(Problem details) Resume the essay on Ruth Fainlight's poetry, picking up right after its final line.

(Page)

## Begin

Again is another game Ruth Fainlight plays with fairy tales. The ‘prince who once had been a toad’ and ended living happily with the princess (ever after is a notion Desperadoes abolish) becomes a toad again. The poem is a question mark: what will the princess do? The answer is not to be found in the fairy’s power to make things right all over again. The reader feels from the inner strength of this poem that the answer lies in the tender smile. As the poet ends, ‘Let it all begin again.’ When age crept near, Yeats did what Dylan Thomas later advised, namely he did not ‘go gently into that good night.’ When the hair turns gray and the body comes closer to the skeleton, Fainlight gathers all her strength in a ball of fire inside her ribs, which is the poet’s soul. At the light of that fire, her hand goes on writing long after life has ebbed away, or at least this is the impression these poems about approaching death leave.

Love may not be the major theme of Ruth Fainlight’s poems – it never is with Desperadoes, actually – but tenderness is indeed. In Ruth Fainlight’s view – as inferred from her images, because she never openly philosophizes in verse – tenderness is a more general love, which includes all beings and all ages. In this way, the poet can fall in love over and over again, with anyone, at any age. She loves her brother, her parents, her husband, her children, her friends, her work, her myths, literature, history, practically everything she can think of. Whatever can be understood must be loved – this is probably her credo.  Animal Tamer brings the image of the husband (Ruth Fainlight is married to the novelist Alan Sillitoe) feeding a stray, wild cat:

 

You would have made a good animal tamer –                                                                                  I can tell by the way you're taming the wild black cat                                                                       that appeared last week at the bottom of the garden.

## End

Items listed in a dataset:
## Begin

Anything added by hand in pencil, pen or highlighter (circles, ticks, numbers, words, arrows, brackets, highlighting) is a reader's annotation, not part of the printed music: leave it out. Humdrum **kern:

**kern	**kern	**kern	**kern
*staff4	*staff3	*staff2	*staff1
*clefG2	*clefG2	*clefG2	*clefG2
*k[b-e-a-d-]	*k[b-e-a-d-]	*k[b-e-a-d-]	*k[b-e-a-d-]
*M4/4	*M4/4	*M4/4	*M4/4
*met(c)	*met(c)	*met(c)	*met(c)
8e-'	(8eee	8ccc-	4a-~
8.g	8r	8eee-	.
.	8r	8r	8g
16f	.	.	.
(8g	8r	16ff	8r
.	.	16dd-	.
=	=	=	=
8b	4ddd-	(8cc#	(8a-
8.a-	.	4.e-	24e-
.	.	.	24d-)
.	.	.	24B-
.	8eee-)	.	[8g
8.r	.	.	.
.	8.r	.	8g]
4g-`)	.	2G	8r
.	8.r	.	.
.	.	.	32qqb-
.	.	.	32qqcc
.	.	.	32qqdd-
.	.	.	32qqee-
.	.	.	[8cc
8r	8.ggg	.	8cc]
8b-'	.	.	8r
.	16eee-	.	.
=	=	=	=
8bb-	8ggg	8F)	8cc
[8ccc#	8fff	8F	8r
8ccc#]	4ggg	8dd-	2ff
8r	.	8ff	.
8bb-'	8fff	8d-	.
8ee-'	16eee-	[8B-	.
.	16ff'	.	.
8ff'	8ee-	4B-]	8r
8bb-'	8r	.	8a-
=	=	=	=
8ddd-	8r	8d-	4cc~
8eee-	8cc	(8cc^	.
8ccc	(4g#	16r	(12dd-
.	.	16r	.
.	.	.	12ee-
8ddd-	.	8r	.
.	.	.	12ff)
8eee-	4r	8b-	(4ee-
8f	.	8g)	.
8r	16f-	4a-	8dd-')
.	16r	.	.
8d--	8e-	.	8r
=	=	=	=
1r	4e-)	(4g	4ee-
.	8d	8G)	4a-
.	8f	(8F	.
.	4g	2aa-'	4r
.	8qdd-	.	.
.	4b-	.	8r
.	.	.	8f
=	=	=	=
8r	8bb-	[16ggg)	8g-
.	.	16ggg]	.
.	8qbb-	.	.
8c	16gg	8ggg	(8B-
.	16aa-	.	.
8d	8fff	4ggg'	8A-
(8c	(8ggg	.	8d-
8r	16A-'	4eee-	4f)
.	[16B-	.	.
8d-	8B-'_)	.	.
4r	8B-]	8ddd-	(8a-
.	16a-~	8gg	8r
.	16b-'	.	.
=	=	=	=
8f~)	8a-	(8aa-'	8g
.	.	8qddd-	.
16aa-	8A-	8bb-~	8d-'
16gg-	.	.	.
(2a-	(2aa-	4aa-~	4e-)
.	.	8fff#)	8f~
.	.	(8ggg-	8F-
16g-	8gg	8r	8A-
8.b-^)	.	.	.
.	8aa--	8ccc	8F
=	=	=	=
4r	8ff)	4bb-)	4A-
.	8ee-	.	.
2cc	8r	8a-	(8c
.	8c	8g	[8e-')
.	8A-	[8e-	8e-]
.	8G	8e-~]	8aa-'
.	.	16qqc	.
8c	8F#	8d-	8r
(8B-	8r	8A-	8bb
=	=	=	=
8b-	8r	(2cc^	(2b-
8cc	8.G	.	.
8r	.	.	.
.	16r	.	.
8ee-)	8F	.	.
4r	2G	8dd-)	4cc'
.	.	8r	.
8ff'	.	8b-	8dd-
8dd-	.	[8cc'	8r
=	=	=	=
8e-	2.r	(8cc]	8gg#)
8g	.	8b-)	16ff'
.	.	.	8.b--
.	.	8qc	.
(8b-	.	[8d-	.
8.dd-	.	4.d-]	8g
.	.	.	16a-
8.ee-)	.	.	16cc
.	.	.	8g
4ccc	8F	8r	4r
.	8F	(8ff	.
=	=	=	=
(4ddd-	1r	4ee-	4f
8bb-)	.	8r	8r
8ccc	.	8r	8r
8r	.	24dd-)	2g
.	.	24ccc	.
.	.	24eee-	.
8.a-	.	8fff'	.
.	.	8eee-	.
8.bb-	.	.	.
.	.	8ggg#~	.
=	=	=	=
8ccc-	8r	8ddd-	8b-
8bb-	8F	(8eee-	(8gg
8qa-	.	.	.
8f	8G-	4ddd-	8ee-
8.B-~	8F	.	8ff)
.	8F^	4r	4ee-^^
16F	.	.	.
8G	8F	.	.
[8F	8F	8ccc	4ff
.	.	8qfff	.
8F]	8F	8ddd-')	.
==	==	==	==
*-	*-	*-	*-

## End

(Answer to this exercise)
Every morning she comes a little further.                                                                       

You go outside with a half-filled saucer of milk                                                                           

and put it down as if you didn't care,                                                                                           but each day move it an inch nearer the door.

 

The man and the cat end up by giving in, both conquered by tenderness. Tenderness and loss mix desperately in My Rings:

 

On my right hand since then

I've always worn the ring

my father and I chose

as my twenty-first birthday present.

On my left, these months

since her death, my mother's ring:

the engagement ring he bought her

half a century ago,

and gave to me,

after the funeral.

 

If we stop to examine the language of this – or any other – poem, it is supremely clear, not stifled with incidents or the flow of speech. It is an aristocratic language, with its fair share of stories and memories, with strong images, but also with fearless use of the scary, the painful, the irretrievable. Ruth Fainlight makes poetry out of simplicity by infusing it with the intensity of a soul always on the watch. She makes it her business to feel for everyone she can think of. Once part of her poetry, they are part of her tenderness. She feels responsible for the entire universe and she contains it in herself:

 

I spread my hands on the desk.

Prominent tendons and veins

on the back, like hers;

red worn skin of the palm

that chaps and breaks

so easily, inherited

from my father. Even without

the rings, the flesh of my hands

is their memorial.

No need for anything

more formal. Not gold

nor platinum and precious stones

can serve as well

as these two orphaned hands.

 

The pain is always there – intensity and pain are equal for Fainlight, who is more a poet of the moon than of the sun – but it is a pain contained, a pain that stabilizes, that lends the reader the strength to go on.

In some ways Ruth Fainlight is an angry poet. She probably sees herself as tough and harsh, when she is in fact supremely tender even in anger. But anger is necessary to her in order to stay vertical and fight. She is a fighter: for life, for poetry, for herself. Usually Dry-Eyed talks about tenderness at first:

 

'Do you cry easily?' At times. Always

at what is called the cheapest sentiment.

Especially when lovers are reunited,                    

brothers reconciled, son safe and well                 

at home with his mother, husband and wife

smiling together. Those are the basic tales.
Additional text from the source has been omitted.